3.7 The module pathway enrichment analysis with high correlation
We selected gray modules (0.74 2e-24) and turquoise modules (0.48 3e-09) with high correlation with GSD pathogenesis, extracted the metabolites for KEGG enrichment analysis, and obtained the enrichment pathway map (Fig. 8, Fig. 9) in the high correlation modules.
In the metabolic pathway enrichment results of the gray module in the WGCNA model (Fig. 7) of GSD, the Pantothenate and CoA biosynthesis(P < 0.05) and Linoleic acid metabolism pathways showed a high degree of enrichment association with the incidence of GSD (Fig. 8A,B); In the Pantothenate and CoA biosynthesis pathway, Pantothenoylcysteine (C04079) in the peripheral blood of GSD patients shows an elevated state(Fig. 8C,E). In the Linoleic acid metabolism pathway, the levels of Linoleic acid (C01595) in the peripheral blood of GSD patients showed an upward trend(Fig. 8D,F).
The enrichment of turquoise module reflects the importance of Citrate cycle (TCA cycle)(P < 0.01) and Glyoxylate and dicarboxylate metabolism pathway(P < 0.01) (Fig. 9A,B).

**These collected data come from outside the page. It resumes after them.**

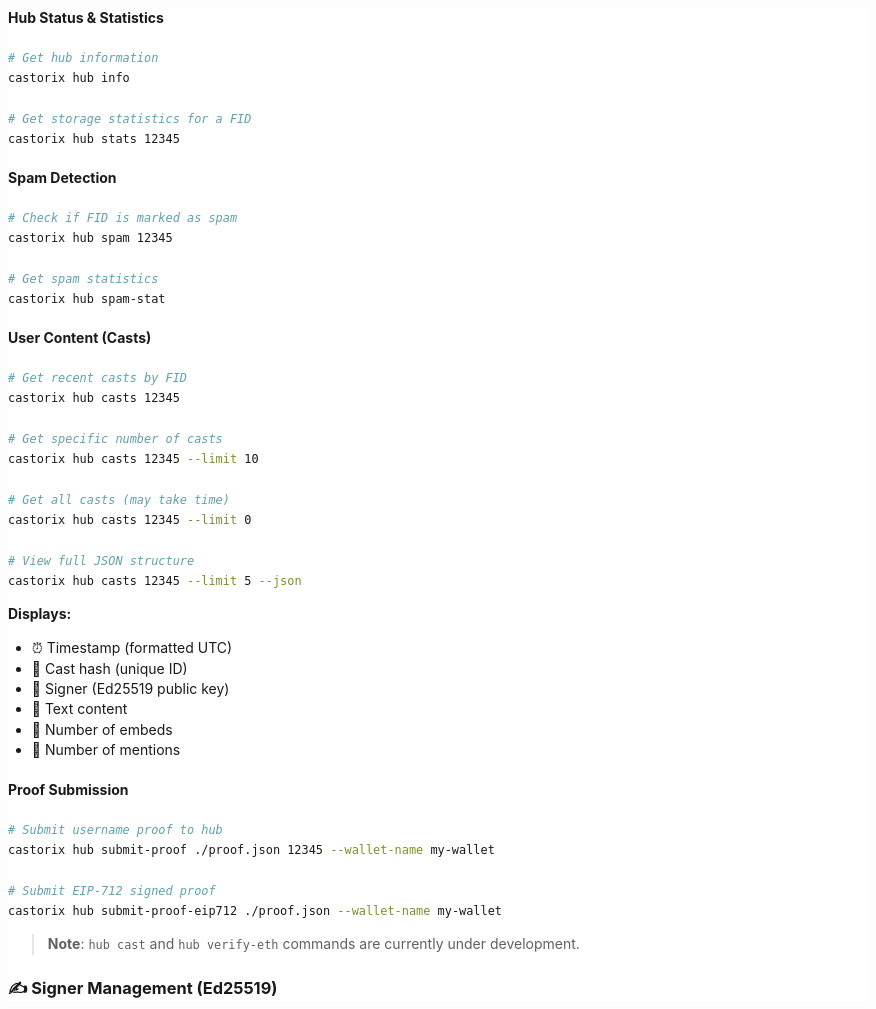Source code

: #### Hub Status & Statistics
```bash
# Get hub information
castorix hub info

# Get storage statistics for a FID
castorix hub stats 12345
```

#### Spam Detection
```bash
# Check if FID is marked as spam
castorix hub spam 12345

# Get spam statistics
castorix hub spam-stat
```

#### User Content (Casts)
```bash
# Get recent casts by FID
castorix hub casts 12345

# Get specific number of casts
castorix hub casts 12345 --limit 10

# Get all casts (may take time)
castorix hub casts 12345 --limit 0

# View full JSON structure
castorix hub casts 12345 --limit 5 --json
```

**Displays:**
- ⏰ Timestamp (formatted UTC)
- 🔗 Cast hash (unique ID)
- 🔑 Signer (Ed25519 public key)
- 📝 Text content
- 📎 Number of embeds
- 👥 Number of mentions

#### Proof Submission
```bash
# Submit username proof to hub
castorix hub submit-proof ./proof.json 12345 --wallet-name my-wallet

# Submit EIP-712 signed proof
castorix hub submit-proof-eip712 ./proof.json --wallet-name my-wallet
```

> **Note**: `hub cast` and `hub verify-eth` commands are currently under development.

### ✍️ Signer Management (Ed25519)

In the Citate cycle (TCA cycle), the levels of Pyruvic acid (C00022), cis Aconitiate (C00417), and 2-Oxoglutarate (C00026) in the peripheral blood of GSD patients are increasing(Fig. 9C,E). In the Glyoxylate and dicarboxylate metabololism pathway, the levels of Pyruvic acid (C00022), Acetate (C00417), and Tartrate semialdehyde (C01146) in the peripheral blood of GSD patients showed an upward trend(Fig. 9D,F).